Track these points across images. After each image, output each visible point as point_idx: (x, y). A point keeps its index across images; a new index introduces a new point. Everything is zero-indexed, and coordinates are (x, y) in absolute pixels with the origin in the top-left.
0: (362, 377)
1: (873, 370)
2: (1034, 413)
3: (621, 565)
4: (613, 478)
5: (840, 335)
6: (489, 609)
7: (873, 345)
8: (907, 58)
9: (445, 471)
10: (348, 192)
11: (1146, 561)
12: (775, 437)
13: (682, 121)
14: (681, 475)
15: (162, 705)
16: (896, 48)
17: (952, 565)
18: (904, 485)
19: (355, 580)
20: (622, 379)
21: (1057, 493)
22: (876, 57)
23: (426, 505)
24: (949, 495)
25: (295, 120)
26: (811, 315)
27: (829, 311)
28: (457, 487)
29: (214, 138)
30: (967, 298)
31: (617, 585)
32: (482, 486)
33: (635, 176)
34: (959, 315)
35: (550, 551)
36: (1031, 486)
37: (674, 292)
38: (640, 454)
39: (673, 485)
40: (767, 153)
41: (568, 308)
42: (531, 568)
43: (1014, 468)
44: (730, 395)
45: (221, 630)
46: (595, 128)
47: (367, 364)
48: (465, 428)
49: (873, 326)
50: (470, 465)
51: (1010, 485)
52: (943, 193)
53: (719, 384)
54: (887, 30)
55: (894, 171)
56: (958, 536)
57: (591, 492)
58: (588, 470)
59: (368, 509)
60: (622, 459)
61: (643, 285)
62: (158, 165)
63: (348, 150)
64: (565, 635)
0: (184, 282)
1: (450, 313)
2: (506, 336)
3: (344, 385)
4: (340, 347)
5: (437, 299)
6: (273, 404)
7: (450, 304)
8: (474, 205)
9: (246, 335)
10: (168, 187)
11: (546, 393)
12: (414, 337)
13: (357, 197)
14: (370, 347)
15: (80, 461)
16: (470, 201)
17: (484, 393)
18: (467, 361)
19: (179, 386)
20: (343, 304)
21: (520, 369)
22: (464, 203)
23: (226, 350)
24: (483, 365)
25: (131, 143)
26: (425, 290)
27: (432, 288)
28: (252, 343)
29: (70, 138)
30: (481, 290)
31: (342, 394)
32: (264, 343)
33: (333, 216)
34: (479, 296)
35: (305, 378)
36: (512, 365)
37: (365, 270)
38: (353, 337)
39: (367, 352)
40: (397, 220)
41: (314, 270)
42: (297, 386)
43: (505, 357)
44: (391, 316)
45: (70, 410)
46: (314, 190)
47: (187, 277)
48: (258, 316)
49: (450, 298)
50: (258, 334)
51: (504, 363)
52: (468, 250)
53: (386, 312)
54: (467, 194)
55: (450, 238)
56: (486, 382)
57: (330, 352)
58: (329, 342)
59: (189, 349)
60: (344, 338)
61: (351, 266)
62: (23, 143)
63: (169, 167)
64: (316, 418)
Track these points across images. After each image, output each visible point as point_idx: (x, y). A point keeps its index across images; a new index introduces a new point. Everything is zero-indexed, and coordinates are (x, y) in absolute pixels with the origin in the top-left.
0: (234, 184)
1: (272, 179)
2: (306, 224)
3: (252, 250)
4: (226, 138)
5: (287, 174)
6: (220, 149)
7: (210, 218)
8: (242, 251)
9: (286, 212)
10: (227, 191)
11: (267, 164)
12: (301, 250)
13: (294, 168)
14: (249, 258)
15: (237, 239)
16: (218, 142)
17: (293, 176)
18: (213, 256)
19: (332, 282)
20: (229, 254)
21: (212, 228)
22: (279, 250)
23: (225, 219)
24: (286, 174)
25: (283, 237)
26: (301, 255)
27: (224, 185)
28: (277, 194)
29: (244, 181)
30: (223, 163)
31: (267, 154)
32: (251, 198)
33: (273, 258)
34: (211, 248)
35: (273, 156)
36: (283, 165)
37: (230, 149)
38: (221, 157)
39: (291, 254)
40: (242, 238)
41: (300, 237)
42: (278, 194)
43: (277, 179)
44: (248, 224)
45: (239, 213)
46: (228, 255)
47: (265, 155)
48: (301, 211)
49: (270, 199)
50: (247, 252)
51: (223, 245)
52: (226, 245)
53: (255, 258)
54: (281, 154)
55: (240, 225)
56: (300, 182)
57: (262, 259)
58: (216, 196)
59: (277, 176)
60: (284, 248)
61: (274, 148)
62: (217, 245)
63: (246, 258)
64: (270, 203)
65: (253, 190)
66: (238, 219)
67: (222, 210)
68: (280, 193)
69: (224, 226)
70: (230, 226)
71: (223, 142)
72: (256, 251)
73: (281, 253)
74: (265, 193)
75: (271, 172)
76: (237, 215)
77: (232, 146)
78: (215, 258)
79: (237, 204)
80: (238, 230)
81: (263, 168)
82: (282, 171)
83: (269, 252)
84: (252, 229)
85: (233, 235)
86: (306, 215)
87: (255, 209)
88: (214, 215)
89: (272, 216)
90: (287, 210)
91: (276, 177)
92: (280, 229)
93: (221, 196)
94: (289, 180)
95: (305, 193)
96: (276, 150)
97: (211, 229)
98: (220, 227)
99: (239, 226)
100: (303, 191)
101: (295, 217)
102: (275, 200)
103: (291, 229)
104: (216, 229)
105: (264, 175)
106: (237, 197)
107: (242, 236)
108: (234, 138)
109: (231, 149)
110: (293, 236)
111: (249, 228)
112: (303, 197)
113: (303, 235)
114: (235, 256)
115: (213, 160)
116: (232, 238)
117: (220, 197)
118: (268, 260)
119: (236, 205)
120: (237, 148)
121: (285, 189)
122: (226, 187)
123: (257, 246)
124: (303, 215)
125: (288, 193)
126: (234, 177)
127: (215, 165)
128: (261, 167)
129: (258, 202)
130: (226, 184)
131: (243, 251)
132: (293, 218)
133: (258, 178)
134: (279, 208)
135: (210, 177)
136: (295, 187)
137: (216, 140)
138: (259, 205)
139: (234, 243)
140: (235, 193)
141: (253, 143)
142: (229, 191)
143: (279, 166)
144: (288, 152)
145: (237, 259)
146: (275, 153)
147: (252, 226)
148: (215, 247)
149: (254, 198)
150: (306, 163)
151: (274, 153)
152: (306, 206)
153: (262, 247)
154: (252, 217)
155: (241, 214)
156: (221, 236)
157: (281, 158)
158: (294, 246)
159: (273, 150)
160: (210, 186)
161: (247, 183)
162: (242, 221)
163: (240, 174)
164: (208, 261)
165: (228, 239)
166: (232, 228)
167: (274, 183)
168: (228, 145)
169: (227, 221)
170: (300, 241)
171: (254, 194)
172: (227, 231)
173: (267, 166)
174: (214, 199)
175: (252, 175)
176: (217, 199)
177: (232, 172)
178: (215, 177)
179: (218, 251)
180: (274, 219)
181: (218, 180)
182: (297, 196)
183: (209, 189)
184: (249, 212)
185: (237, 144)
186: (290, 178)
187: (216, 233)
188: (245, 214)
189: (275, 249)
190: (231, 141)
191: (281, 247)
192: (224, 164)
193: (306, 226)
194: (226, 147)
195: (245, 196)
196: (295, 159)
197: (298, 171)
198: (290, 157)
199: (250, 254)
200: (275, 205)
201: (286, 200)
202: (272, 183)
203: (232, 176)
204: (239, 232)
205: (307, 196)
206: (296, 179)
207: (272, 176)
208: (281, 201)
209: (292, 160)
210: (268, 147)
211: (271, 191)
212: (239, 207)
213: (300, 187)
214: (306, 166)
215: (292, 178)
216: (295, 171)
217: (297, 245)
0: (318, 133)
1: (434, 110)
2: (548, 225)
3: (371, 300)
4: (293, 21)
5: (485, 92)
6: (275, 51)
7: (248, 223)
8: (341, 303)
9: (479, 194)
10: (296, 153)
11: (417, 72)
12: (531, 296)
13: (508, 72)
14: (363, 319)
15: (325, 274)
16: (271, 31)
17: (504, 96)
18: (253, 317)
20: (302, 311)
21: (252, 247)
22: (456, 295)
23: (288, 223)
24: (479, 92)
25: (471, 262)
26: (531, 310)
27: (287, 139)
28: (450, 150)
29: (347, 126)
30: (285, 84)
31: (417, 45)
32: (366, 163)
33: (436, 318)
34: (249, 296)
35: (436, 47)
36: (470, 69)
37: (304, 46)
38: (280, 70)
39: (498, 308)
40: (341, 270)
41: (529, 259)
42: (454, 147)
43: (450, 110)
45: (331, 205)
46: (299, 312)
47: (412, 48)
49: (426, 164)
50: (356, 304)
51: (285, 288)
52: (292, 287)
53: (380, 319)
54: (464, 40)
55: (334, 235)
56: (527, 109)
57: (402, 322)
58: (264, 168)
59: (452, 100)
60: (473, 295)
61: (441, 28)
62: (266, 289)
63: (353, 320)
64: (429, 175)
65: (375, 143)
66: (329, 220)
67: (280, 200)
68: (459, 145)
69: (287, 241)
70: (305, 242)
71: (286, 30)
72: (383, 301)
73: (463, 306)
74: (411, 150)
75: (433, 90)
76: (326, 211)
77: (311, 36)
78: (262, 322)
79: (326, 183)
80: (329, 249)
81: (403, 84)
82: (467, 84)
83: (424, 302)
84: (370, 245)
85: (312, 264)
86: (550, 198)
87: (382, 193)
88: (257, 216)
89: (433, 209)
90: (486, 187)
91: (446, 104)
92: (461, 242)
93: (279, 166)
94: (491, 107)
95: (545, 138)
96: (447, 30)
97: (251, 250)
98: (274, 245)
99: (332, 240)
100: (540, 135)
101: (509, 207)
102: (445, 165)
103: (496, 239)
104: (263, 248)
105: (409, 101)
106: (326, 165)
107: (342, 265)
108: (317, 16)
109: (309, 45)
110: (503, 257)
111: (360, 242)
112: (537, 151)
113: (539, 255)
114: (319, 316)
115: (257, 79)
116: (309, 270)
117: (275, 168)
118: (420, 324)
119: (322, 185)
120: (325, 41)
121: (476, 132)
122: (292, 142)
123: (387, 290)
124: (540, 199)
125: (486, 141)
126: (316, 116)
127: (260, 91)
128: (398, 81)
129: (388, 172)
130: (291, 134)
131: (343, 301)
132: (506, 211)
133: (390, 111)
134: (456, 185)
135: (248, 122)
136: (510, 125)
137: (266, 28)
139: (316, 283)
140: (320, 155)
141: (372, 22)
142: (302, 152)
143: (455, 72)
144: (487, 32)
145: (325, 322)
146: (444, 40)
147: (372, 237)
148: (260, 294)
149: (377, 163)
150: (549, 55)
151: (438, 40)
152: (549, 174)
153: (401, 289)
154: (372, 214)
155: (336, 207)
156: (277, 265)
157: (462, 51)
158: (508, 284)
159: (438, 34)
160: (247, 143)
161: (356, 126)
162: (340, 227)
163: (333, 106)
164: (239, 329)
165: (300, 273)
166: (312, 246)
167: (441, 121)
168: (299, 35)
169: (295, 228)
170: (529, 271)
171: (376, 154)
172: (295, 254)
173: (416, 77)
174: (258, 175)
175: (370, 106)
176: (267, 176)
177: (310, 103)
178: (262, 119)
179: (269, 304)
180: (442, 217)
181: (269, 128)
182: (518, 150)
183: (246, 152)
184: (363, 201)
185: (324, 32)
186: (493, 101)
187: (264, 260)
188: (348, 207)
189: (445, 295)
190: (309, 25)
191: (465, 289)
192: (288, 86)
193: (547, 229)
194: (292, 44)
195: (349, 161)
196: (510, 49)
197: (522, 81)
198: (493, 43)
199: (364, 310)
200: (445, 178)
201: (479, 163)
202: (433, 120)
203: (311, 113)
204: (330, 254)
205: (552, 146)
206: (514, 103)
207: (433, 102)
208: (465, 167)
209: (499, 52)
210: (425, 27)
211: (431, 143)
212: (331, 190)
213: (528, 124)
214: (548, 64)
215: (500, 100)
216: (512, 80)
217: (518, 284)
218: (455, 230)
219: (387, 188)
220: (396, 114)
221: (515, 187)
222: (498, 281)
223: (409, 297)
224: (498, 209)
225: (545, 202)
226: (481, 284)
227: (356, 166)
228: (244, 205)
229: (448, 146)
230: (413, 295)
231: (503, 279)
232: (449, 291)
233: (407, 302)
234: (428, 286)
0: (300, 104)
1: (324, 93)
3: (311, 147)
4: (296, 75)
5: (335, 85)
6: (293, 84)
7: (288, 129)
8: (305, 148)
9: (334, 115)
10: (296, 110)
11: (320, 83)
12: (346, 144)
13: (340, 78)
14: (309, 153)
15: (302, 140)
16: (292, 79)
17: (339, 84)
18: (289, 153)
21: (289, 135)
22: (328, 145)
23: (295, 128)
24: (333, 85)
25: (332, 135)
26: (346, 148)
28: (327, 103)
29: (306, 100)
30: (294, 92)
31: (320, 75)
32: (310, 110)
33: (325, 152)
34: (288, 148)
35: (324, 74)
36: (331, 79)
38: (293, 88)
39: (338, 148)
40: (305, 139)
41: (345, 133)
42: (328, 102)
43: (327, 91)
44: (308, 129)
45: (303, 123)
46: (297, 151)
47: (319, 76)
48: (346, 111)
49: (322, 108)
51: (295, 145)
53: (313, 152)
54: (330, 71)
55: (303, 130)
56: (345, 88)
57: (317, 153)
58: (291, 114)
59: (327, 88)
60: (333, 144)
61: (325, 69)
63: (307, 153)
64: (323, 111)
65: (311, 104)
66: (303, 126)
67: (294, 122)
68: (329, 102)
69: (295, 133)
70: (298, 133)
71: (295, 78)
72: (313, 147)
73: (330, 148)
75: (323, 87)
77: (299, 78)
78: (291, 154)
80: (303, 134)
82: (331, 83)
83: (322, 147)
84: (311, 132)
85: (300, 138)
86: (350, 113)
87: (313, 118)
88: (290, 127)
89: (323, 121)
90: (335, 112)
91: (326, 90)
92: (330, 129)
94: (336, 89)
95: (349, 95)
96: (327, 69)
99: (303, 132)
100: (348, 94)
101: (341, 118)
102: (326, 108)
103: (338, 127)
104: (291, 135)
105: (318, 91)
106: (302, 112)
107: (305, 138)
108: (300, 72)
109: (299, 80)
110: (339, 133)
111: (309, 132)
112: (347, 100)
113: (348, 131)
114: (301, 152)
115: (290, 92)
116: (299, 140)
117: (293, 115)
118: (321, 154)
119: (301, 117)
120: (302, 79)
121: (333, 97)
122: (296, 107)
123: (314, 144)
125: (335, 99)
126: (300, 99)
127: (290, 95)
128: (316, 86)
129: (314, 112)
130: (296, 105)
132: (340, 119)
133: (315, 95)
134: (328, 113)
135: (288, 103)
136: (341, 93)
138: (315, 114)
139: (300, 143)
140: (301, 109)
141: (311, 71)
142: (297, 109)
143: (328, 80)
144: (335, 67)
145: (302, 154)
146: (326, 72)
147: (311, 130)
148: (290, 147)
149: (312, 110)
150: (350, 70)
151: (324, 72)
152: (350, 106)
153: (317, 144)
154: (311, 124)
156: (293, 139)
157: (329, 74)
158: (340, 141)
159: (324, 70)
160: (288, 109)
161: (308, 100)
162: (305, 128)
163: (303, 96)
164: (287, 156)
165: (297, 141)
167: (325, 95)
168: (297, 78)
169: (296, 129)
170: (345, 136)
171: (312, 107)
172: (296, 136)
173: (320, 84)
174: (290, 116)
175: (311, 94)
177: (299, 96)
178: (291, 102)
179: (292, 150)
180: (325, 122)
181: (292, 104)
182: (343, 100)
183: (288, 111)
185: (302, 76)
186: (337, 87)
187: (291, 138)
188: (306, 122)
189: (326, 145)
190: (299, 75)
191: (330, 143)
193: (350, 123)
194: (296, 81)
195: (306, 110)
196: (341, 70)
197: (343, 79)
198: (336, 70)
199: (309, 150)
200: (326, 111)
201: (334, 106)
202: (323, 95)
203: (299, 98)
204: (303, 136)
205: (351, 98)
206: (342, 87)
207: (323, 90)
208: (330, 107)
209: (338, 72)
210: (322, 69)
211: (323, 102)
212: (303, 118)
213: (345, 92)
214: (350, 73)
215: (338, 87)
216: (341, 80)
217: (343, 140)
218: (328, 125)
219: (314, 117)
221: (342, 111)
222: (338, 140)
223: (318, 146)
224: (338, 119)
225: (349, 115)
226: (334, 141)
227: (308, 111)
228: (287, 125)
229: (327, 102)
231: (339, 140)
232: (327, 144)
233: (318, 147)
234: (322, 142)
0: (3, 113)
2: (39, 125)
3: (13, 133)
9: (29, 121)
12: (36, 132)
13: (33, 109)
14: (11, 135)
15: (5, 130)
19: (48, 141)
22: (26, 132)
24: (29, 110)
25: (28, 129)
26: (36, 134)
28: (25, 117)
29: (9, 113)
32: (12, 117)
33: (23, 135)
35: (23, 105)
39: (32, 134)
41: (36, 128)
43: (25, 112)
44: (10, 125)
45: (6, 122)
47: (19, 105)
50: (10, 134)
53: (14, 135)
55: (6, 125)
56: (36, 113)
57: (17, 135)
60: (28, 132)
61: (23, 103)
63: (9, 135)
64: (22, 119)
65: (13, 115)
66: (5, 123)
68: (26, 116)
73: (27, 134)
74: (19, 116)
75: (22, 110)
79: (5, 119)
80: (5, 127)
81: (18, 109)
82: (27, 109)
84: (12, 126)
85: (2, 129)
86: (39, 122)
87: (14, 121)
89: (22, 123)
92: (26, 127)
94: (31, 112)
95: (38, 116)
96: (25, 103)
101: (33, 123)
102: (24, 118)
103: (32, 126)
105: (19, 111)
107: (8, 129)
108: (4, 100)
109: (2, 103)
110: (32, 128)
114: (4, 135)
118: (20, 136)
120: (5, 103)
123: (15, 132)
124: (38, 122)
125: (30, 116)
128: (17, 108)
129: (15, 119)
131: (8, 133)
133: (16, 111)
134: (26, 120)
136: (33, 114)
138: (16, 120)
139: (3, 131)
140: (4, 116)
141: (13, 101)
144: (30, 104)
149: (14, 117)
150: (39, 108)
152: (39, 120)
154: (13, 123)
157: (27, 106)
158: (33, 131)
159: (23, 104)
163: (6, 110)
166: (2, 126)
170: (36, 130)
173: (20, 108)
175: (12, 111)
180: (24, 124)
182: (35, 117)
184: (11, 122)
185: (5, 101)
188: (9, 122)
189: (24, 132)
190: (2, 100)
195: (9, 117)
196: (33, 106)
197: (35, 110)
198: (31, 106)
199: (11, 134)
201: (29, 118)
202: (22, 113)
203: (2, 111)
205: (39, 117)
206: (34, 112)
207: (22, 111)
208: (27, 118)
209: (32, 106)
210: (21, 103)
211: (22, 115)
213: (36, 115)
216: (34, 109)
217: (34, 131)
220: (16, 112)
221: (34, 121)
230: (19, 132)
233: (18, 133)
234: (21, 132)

**Brief:** Starting at the beginning of the data and ending at the line containing "6: (489, 609)", write those lines again with "top-left" swapped for "upper-left" and nothing else changed.

**Worked solution:**
Track these points across images. After each image, output each visible point as point_idx: (x, y). A point keeps its index across images; a new index introduces a new point. Everything is zero-indexed, and coordinates are (x, y) in absolute pixels with the origin in the upper-left.
0: (362, 377)
1: (873, 370)
2: (1034, 413)
3: (621, 565)
4: (613, 478)
5: (840, 335)
6: (489, 609)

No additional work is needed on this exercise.